Luke Whitelock's November was supposed to comprise a couple of games for the Barbarians and then home for much-needed break.
Instead the workaholic No.8 found himself surrounded by journalists at the cavernous Parc Olympique Lyonnais, talking about becoming the 133rd person to lead the All Blacks.
Whitelock will lead a hugely inexperienced team against a French Selection tomorrow in New Zealand's third tour match.
The 26-year-old was still coming to terms with his dramatic promotion, having been whistled in as injury cover last week for veteran flanker Jerome Kaino.
"It's a bit different, it's exciting and it's an opportunity for me," the quietly spoken Whitelock said.
"Normally (the captain) is someone who's been around a while but it's not too unfamiliar I guess."
Last month the 26-year-old led Canterbury to another NPC title.
He was also co-captain at the Highlanders and wore the skipper's armband in their upset of the British and Irish Lions in June, a match in which Whitelock produced a storming game.
He is nevertheless one of the most unheralded captains to wear the black jersey.
His only previous appearance was four years ago when he was injected off the bench to face Japan in Tokyo.
The brother of veteran All Blacks lock Sam Whitelock, he hasn't gone looking for sibling support in the lead-up to the game.
Instead he'll turn to halves Tawera Kerr-Barlow and Lima Sopoaga - two of the slightly more experienced members of the team - for shared support and decision-making.
"It's a team game and we've got great leaders around supporting it so it's going to be more than one man," Whitelock said.
"We haven't had a heap of time but everyone's just keen to get out there."
Coach Steve Hansen admits he had a dilemma when the midweek team was finalised.

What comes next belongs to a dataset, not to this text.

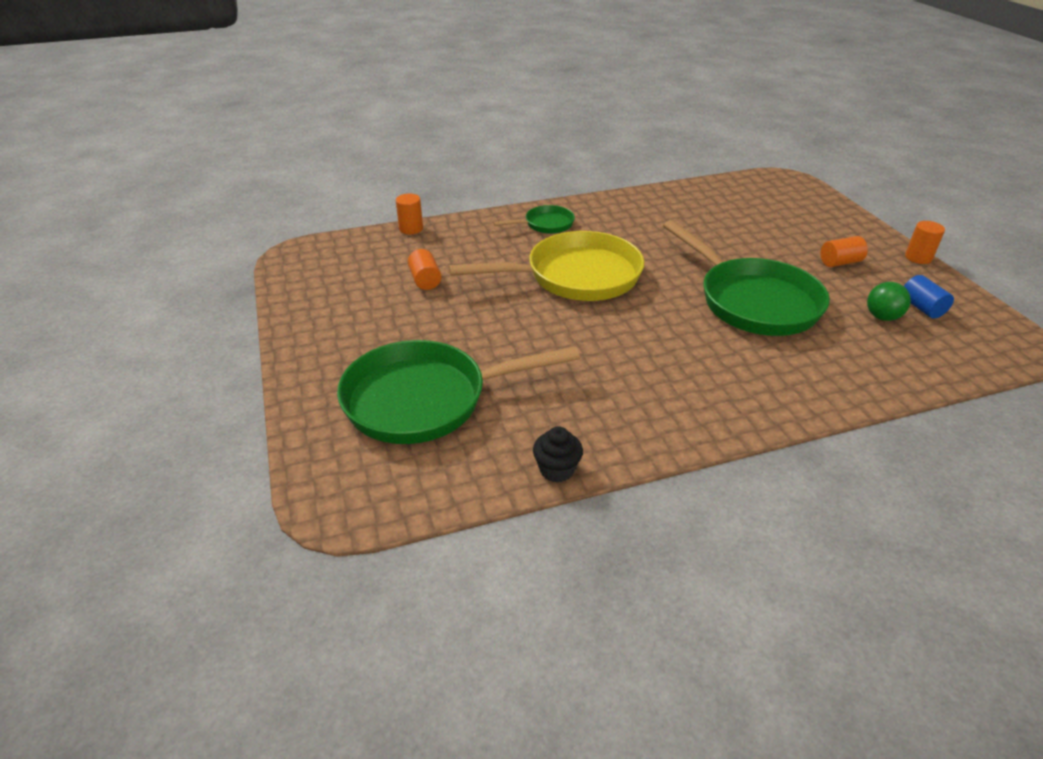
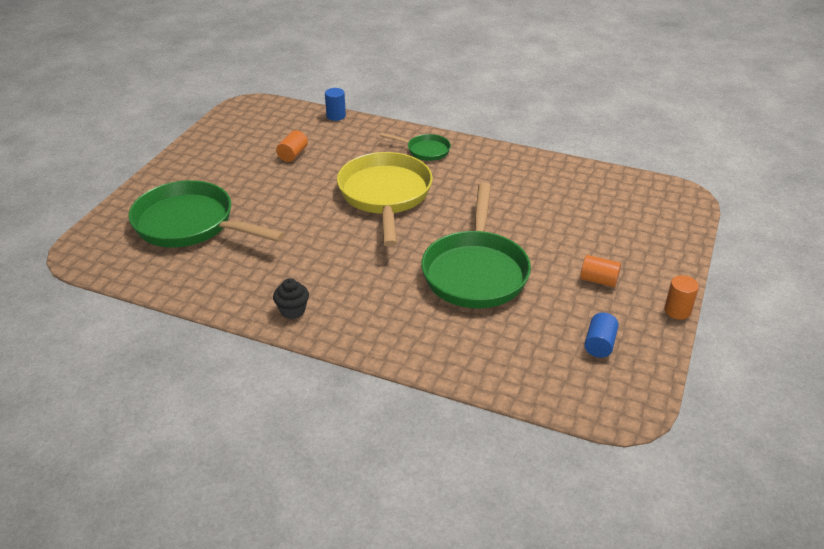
camera: 40 degrees right, 0 degrees up
orange cylinder [396,194,423,234] -> blue cylinder [325,88,346,121]
yellow pan [449,231,645,301] -> yellow pan turned 120 degrees counterclockwise [337,152,433,247]
black cupcake [533,426,583,482] -> black cupcake moved to [273,278,309,319]
green ball [867,282,911,321] -> none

"My wife asked me the same question. How does a bloke who's only had one game get to be the captain?" Hansen said.
"I said here's the team, you pick the captain.
"He's the one guy who's got the experience to do the job. Being the captain of a team doesn't come down to how long you've been in it.
"He's a natural leader. He's been leading them for most of the week and it comes easy for him."